= Задание =
Перепишите отрывок текста о власти слова от "Автор признателен Т." до "их неопубликованной статьей.", поставив "советы" вместо "подсказки".

= Фрагмент текста =
▬▬▬
№6, 2009/Поэтика жанра

Власть слова: тема и вариации

Автор признателен Т. Михайловой, С. Неклюдову и Н. Чалисовой за замечания и подсказки, а А. Архиповой и А. Козьмину — еще и за возможность ознакомиться с их неопубликованной статьей.

Речь пойдет об очень разнородных текстах, обнаруживающих, однако, неожиданное сходство в разработке одной из программных тем художественной литературы — метапоэтической озабоченности собственным статусом. Начав с обращения к материалу русского (и смежного евразийского) фольклора, я привлеку данные из области арабо-персидской, а затем и древнеирландской литературы, закончу же рассмотрением образца русской модернистской прозы.

1

Как пишет специалист-нарратолог, «один и тот же <…> тип повествования может встречаться в сотнях сказок <…> На множество <…> чахлых поделок приходится максимум один или два <…> гармоничных <…> текста <…> [Фольклорист] рассматривает их все на одном уровне <…> Критик (то есть литературовед. — А. Ж.) <…> выбирает для изучения один шедевр»[1]1. В качестве такого шедевра вчитаемся в сказку № 421 из собрания Афанасьева. Она доступна и в Сети[2]2, так что перескажу ее коротко.

У мужика было три сына: старший — говорлив, средний — говорлив, а малый — как черт, все молчит. В лесу им понадобилось развести костер, но огниво осталось дома. Они по очереди идут на огонек — просить у тамошнего старика огня. Тот просит рассказать небыль: «тогда и огня дам; а скажешь быль — из спины ремень выкрою». Старший и средний рассказывают «все быль да быль», огня не получают, подвергаются вырезанию ремней и отправляются назад. Младший же отвечает: «Ладно, только чур: не перебивать, а перебьешь — из твоей спины три ремня вырезать» — и начинает рассказывать небылицы, с противоречиями в каждой фразе, о том, как он совершает немыслимые сделки, отправляется за море, возвращается назад, залезает на небо, падает оттуда на землю… Старик не перебивает, и рассказчик продолжает врать: «Я упал да в тине застрял. Прибежала супоросая лиса, на моей голове гнездо свила, семерых лисенят принесла. Шел мимо серый волк, лисенят уволок: «За лисою приду, все гнездо разорю!» Я вытащил из болота руки, и только пришел серый волк гнездо разорять — я хвать его за хвост. Волк бежать: раз рванул — меня вытянул, в другой рванул, — хвост оборвал. Я взял хвост распорол, там ящик нашел, в ящике — грамотка, а в грамотке написано, что твой отец моему отцу будет век платить кабалы». — «Что ты, дурак! Когда это было?» — перебил старик. «Эх, старый черт, не вытерпел; подавай из спины три ремня», — сказал мужик; выкроил три ремня, взял огню и воротился к братьям.
▬▬▬
Записи из набора данных

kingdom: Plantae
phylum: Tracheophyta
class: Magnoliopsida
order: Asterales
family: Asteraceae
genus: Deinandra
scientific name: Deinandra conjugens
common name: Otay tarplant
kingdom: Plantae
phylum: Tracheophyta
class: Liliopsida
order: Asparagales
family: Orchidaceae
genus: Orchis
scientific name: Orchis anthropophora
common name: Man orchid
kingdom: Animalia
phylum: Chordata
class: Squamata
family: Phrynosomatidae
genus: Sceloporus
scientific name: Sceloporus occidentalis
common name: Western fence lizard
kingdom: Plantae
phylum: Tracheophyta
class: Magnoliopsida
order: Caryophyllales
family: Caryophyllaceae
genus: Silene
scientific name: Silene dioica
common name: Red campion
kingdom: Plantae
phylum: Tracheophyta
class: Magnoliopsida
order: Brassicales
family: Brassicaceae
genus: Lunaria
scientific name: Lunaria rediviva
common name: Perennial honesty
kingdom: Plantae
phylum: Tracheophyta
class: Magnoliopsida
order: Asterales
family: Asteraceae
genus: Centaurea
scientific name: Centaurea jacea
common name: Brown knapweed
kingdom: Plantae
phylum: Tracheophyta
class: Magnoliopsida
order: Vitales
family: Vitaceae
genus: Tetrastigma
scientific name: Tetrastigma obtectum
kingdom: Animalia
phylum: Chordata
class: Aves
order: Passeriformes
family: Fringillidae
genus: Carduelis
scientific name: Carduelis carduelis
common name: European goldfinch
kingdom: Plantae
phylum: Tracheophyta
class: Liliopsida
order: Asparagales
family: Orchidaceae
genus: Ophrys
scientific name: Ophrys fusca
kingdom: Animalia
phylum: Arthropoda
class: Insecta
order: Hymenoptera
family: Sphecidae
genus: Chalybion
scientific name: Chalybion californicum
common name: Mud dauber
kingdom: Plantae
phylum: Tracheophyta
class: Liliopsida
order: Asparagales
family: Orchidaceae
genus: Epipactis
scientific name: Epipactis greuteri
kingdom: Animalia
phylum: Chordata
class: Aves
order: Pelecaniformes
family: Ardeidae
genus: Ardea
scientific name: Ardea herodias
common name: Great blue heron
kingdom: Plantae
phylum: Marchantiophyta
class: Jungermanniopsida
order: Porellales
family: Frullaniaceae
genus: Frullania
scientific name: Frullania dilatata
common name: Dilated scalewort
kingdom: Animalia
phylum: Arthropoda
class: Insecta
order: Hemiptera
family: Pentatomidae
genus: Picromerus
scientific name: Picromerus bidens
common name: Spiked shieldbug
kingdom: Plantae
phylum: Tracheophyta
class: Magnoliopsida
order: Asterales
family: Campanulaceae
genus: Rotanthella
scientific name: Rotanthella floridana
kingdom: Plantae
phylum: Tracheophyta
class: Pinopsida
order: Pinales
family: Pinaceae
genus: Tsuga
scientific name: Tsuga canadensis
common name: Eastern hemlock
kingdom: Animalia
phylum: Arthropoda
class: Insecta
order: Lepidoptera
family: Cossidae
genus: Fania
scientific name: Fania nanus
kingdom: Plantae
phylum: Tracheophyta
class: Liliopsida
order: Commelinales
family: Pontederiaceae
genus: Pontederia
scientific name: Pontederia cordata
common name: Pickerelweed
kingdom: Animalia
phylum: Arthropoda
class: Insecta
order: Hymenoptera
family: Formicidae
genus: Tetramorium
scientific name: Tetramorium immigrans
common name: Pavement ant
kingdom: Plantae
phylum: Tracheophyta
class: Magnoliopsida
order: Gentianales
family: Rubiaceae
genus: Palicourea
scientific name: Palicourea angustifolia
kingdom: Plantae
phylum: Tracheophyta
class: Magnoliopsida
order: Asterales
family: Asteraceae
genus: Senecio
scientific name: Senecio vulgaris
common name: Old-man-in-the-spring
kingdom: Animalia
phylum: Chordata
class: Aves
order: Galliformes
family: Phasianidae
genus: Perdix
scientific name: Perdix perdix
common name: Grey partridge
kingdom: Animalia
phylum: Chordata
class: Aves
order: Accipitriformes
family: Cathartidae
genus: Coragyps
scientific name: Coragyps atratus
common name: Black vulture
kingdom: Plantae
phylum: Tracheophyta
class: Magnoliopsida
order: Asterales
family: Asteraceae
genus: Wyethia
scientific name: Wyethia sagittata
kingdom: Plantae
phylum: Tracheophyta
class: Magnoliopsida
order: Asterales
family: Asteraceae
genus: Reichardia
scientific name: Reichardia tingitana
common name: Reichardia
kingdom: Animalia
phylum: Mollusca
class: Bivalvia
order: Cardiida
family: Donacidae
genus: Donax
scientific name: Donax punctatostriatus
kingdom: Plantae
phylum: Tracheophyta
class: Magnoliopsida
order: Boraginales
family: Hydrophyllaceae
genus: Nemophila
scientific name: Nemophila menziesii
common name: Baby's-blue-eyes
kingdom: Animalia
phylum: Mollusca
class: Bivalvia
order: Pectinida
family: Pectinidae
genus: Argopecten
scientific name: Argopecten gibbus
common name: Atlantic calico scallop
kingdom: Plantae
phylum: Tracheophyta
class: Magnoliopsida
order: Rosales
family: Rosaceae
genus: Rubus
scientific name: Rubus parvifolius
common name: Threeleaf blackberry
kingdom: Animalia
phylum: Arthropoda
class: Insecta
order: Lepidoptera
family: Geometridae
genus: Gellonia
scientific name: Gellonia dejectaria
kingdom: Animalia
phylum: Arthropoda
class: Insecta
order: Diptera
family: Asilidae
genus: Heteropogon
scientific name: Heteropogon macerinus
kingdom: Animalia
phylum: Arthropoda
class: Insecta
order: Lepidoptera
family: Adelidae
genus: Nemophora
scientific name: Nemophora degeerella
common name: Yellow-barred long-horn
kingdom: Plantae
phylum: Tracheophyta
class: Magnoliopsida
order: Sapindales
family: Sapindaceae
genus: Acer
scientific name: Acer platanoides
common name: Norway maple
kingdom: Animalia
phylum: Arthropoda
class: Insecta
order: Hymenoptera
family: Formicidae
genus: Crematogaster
▬▬▬
= Решение задания =
Автор признателен Т. Михайловой, С. Неклюдову и Н. Чалисовой за замечания и советы, а А. Архиповой и А. Козьмину — еще и за возможность ознакомиться с их неопубликованной статьей.